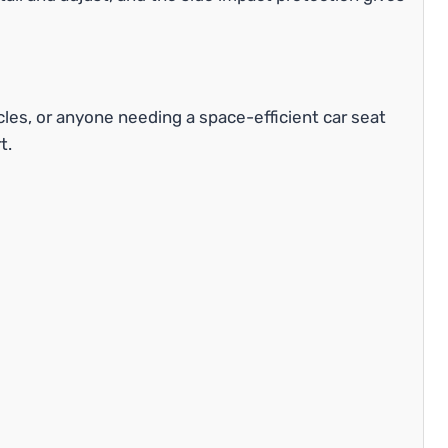
cles, or anyone needing a space-efficient car seat
t.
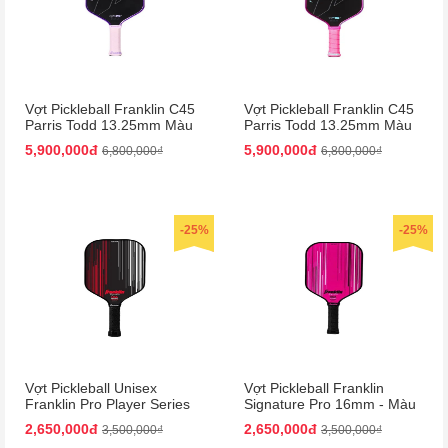
Vợt Pickleball Franklin C45
Vợt Pickleball Franklin C45
Parris Todd 13.25mm Màu
Parris Todd 13.25mm Màu
Tím
Hồng
5,900,000đ
5,900,000đ
6,800,000₫
6,800,000₫
-25%
-25%
Vợt Pickleball Unisex
Vợt Pickleball Franklin
Franklin Pro Player Series
Signature Pro 16mm - Màu
Signature 13mm Paddle
Hồng
2,650,000đ
2,650,000đ
3,500,000₫
3,500,000₫
Màu Đen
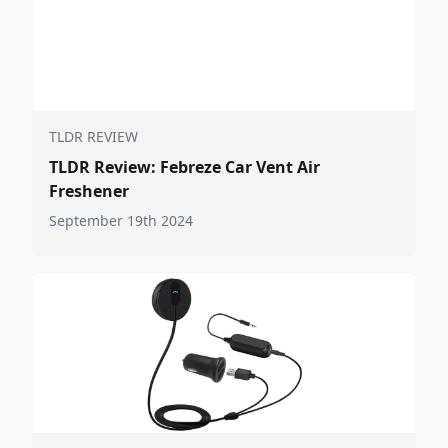
TLDR REVIEW
TLDR Review: Febreze Car Vent Air
Freshener
September 19th 2024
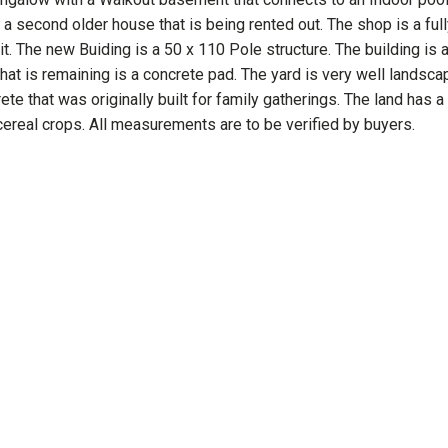
a second older house that is being rented out. The shop is a full
t. The new Buiding is a 50 x 110 Pole structure. The building is a
hat is remaining is a concrete pad. The yard is very well landsc
te that was originally built for family gatherings. The land has a 
cereal crops. All measurements are to be verified by buyers.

########################################

_Task prompt_
After locating the line that contains "hat is remaining", output it and the remaining lines of the material above, exactly as they read.

_Task answer_
hat is remaining is a concrete pad. The yard is very well landsc
te that was originally built for family gatherings. The land has a 
cereal crops. All measurements are to be verified by buyers.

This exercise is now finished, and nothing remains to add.